■ Stated goal 1 ■
Pull out everything in the Day 2 article from "A big part of" down to "beyond core Kubernetes.", word for word.
■ Stated goal 2 ■
Please write what comes next in the Day 2 article, starting after its final sentence.

■ Page ■
* * * * * * *

DKP

Keeping Day 2 Up To Date

One of the important sources of value we provide to our customers through our Konvoy Kubernetes distribution is providing an opinionated set of addons selected from the best-of-breed open source projects from the CNCF.

Apr 10, 2020

Chris Gaun

D2iQ

As our name implies, here at D2iQ we are laser focused on helping you achieve successful Day 2 production operations. Day 2, when you are operating in production at scale, is when you really find out if you have the right foundation in place. As our Co-Founder and Co-CEO, Tobi Knaup, pointed out in the pages of the SD Times, “Day 2 is when an application moves from a development project to a strategic advantage to the business.”

 

A big part of making that move successfully depends not only on making the right choices about core technologies and how to implement them, but also to keeping the machine you have built running smoothly over time. In the case of cloud native application development strategies that leverage Kubernetes, that means managing all of the addons that are required to make Kubernetes effective in a production environment. Critical functions such as logging, monitoring, disaster recovery, DNS service, load balancing and ingress, service mesh, and policy implementation and management all require the use of additional software beyond core Kubernetes.

* * * * * * *

■ Material provided ■
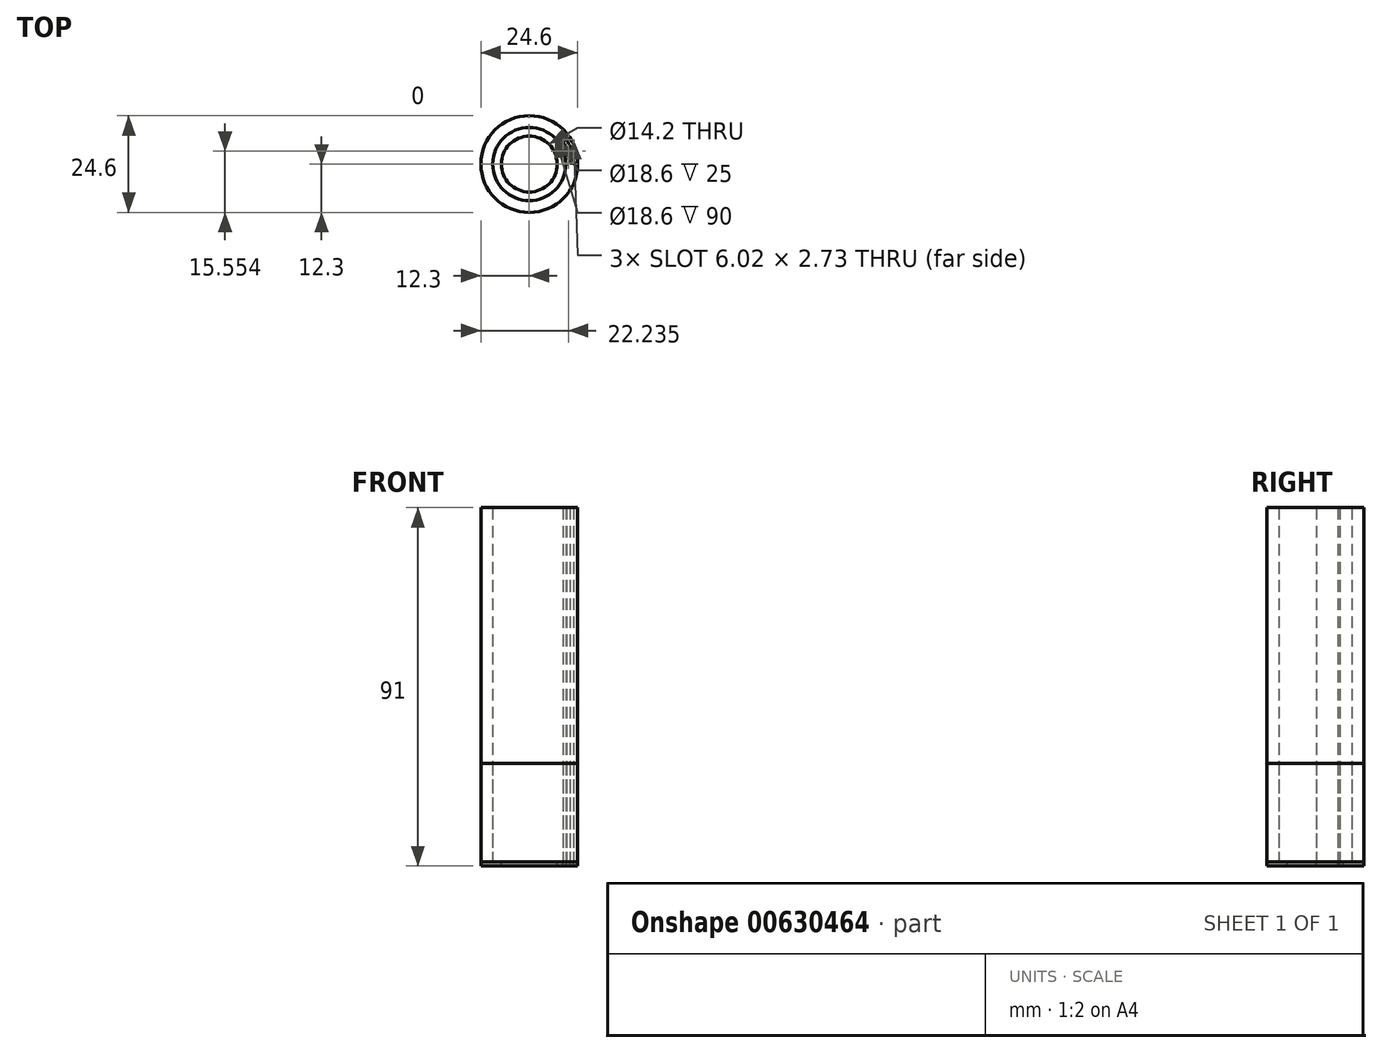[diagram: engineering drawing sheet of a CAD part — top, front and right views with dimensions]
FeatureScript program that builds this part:
annotation { "Feature Type Name" : "Feature", "Feature Type Description" : "" }
export const myFeature = defineFeature(function(context is Context, id is Id, definition is map)
    precondition{}
    {
        {
            var Q0;
            Q0=qCreatedBy(makeId("Top.planeOp"),FACE);
            var sketch = newSketch(context, id + "F0", { "sketchPlane" : qUnion([Q0])});
            skCircle(sketch, "E0", {"center": v(0, 0) * mm, "radius": 9.3 * mm});
            skCircle(sketch, "E1", {"center": v(0, 0) * mm, "radius": 12.3 * mm});
            skCircle(sketch, "E2", {"center": v(0, 0) * mm, "radius": 7.1 * mm});
            skLineSegment(sketch, "E3", {"start": v(10.3, 0.24) * mm, "end": v(11.3, 0.24) * mm});
            skArc(sketch, "E4", {"start": v(11.3, 0.24) * mm, "mid": v(10.78, 3.39) * mm, "end": v(9.4, 6.27) * mm});
            skLineSegment(sketch, "E5", {"start": v(8.57, 5.71) * mm, "end": v(9.4, 6.27) * mm});
            skArc(sketch, "E6", {"start": v(10.3, 0.24) * mm, "mid": v(9.82, 3.1) * mm, "end": v(8.57, 5.71) * mm});
            skSolve(sketch);
        }
        {
            var Q0;
            Q0=makeQuery(id+"F0.imprint","IMPRINT",FACE,{"disambiguationData":[TD([[makeQuery(id+"F0.imprint","IMPRINT",EDGE,{"derivedFrom":sQuery(id+"F0.wireOp",EDGE,"E0")}),-1.0]])]});
            extrude(context, id + "F1", {"entities" : qUnion([Q0]), "depth" : 90 * mm, "offsetDistance" : 25 * mm});
        }
        {
            var Q0;
            Q0 = qSketchRegion(id + "F0", true);
            var Q1;
            Q1=makeQuery(id+"F0.imprint","IMPRINT",FACE,{"disambiguationData":[TD([[makeQuery(id+"F0.imprint","IMPRINT",EDGE,{"derivedFrom":sQuery(id+"F0.wireOp",EDGE,"E0")}),1.0]])]});
            extrude(context, id + "F2", {"entities" : qUnion([Q0, Q1]), "oppositeDirection" : true, "depth" : 1 * mm, "offsetDistance" : 25 * mm});
        }
        {
            var Q0;
            Q0 = qSketchRegion(id + "F0", true);
            extrude(context, id + "F3", {"entities" : qUnion([Q0]), "depth" : 25 * mm, "offsetDistance" : 25 * mm});
        }
    });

* * * * * * *

■ Written reply 1 ■
A big part of making that move successfully depends not only on making the right choices about core technologies and how to implement them, but also to keeping the machine you have built running smoothly over time. In the case of cloud native application development strategies that leverage Kubernetes, that means managing all of the addons that are required to make Kubernetes effective in a production environment. Critical functions such as logging, monitoring, disaster recovery, DNS service, load balancing and ingress, service mesh, and policy implementation and management all require the use of additional software beyond core Kubernetes.

■ Written reply 2 ■
 

One of the important sources of value we provide to our customers through our Konvoy Kubernetes distribution is providing an opinionated set of addons selected from the best-of-breed open source projects from the CNCF. We also work to make sure they are well integrated, and provide the support needed to help you get them running and keep them running.

 

This last point is not trivial: there were 9 different components we track that have had over 180 releases in just 6 months. Multiplied across the over 35 addons we enable on the platform, that is a serious number of releases. Many organizations have enough trouble keeping Kubernetes up to date, but when you take into account keeping the monitoring, logging, security policies, storage drivers, and other necessary pieces of Day 2 software current, the challenge is beyond daunting. Fortunately for our customers running any upstream Kubernetes cluster, D2iQ has solved this problem for them. 

 

To accomplish this, we created a system to continuously update and upgrade those selected best-of-breed components we mentioned above. Right now, we deliver over 35 different Day 2 Kubernetes addons with Konvoy. We upgrade these packages on the 2nd and 4th week of the month, making sure they have the latest patch releases.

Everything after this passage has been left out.